Le esperienze negative per strada, almeno quelle “più gravi”, si contano in questi anni sulle dita di una mano, e nei pochi casi di denuncia abbiamo sempre ricevuto un caloroso sostegno da parte dell’opinione pubblica. Nessuno ci ha lasciato a causa di una “spiacevole esperienza per strada”, quando le persone se ne vanno è perché hanno ottenuto un lavoro fisso o le loro circostanze di vita sono cambiate.
Qual è l’opinione della società serba nei confronti delle persone con diversi tipi di problemi? Esiste ancora la solidarietà? Com’è stato l’anno del Covid-19?
La crisi che ci ha colpito dopo lo scoppio della pandemia ha lasciato tutti coloro che erano in pericolo prima di tutto questo ancora di più alla deriva, a sopravvivere come possono. La Serbia non è molto diversa da altri paesi, e su alcune classifiche di cose negative è in testa. L’assenza dello stato di diritto e la mancanza di rispetto per i diritti umani fondamentali sono dei punti critici sul percorso di integrazione europeo della Serbia. Le politiche sociali e le politiche contro la discriminazione non sono certamente tra i temi più importanti nel paese. Esiste una serie di categorie di popolazione in pericolo e prive di diritti civili, la cui pressoché inesistente presenza nei media non determina un cambiamento degli atteggiamenti e dei pregiudizi stereotipati presenti nella nostra società.
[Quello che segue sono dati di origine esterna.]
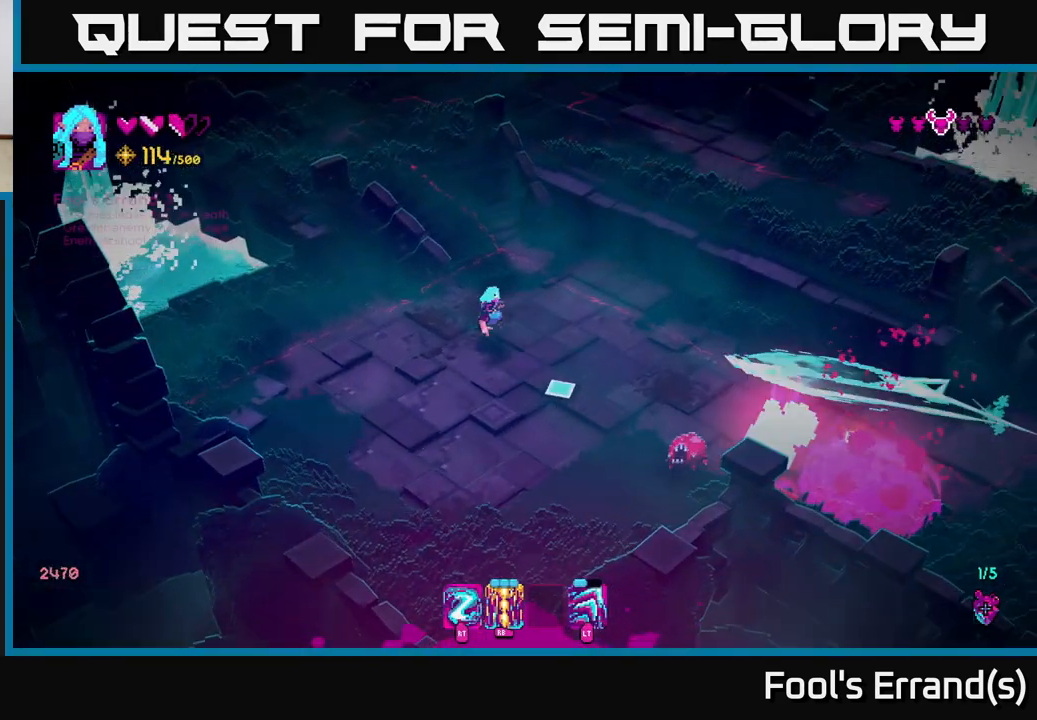
{"buttons": [], "left_stick": "center", "right_stick": "right", "events": [[33, "left_stick", "down-left"], [200, "left_stick", "down"], [200, "right_stick", "right"], [367, "left_stick", "down-right"], [467, "left_stick", "center"]]}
L’anno scorso è stato difficile per tutti, soprattutto per noi che vendiamo per strada. Mi sento di dire però che la solidarietà non è morta ma è inaspettatamente sempre più presente. Apparentemente abituati al nulla istituzionale e in assenza di empatia istituzionale i cittadini riconoscono l’importanza della solidarietà. Nel 2020 abbiamo pubblicato 8 edizioni cartacee e 2 digitali (durante lo stato di emergenza). I canali di vendita regolari hanno subito un duro colpo, ma abbiamo aumentato il numero di abbonati. Grazie alle donazioni abbiamo fornito ai nostri venditori oltre 550 pacchi di aiuti (cibo, igiene, ecc.), pasti caldi durante lo stato di emergenza e abbiamo fatto 1300 chiamate con finalità di supporto psicosociale. Sfortunatamente il virus non è ancora stato sconfitto ma speriamo che presto i nostri ragazzi siano in grado di tornare per strada a guadagnarsi da vivere.